*About this task*
How many lines in the entries below contain the string "never", matching case exactly? Reply with the number only.

*Text extracted from pages*
==================================================
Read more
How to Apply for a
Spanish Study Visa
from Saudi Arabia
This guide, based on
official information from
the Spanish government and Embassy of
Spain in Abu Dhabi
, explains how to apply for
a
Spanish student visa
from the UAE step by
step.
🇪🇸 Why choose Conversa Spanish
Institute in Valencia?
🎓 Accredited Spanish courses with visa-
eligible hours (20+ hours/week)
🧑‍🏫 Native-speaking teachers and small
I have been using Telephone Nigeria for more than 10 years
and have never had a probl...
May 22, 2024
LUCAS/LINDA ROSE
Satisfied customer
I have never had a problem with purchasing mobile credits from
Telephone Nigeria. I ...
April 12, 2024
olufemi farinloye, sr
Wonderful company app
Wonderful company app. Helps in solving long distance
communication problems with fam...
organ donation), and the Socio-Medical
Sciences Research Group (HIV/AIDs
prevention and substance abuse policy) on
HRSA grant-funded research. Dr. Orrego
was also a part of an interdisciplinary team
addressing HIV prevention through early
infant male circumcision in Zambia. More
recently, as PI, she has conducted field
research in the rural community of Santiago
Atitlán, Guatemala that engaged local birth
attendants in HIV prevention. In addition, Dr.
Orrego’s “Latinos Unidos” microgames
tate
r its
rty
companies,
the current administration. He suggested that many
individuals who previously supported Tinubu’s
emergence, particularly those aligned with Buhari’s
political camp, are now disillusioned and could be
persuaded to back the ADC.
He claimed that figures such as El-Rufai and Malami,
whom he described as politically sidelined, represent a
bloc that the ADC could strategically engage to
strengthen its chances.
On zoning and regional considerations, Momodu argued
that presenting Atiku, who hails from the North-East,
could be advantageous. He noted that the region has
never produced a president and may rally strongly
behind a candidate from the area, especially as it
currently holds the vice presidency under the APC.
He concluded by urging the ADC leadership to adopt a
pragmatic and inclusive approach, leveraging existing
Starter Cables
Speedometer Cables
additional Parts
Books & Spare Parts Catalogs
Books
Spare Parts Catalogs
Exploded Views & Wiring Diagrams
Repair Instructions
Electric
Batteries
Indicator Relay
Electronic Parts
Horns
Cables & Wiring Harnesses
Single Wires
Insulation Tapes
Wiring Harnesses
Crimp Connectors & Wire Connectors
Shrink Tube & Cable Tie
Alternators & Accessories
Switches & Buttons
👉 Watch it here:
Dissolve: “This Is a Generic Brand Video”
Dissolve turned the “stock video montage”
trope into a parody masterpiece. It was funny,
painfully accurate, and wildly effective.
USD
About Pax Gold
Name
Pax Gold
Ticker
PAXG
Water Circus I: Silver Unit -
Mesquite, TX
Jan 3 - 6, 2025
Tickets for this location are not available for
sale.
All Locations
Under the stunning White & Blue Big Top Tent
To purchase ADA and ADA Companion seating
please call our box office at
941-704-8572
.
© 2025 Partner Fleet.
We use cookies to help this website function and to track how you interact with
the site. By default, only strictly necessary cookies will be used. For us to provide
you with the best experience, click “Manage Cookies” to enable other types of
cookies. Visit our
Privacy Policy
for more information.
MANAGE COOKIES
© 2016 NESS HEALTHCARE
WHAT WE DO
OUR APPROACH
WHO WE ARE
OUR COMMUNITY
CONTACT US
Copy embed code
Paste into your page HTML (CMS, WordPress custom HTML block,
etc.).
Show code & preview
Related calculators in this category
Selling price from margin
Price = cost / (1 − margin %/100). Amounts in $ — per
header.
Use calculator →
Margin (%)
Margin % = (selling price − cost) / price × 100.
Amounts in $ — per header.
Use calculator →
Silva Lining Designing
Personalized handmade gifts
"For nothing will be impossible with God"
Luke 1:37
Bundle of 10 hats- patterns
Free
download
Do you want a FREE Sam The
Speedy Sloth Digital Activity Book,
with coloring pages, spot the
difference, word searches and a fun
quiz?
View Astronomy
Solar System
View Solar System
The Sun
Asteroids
==================================================
*Solution to this exercise*
3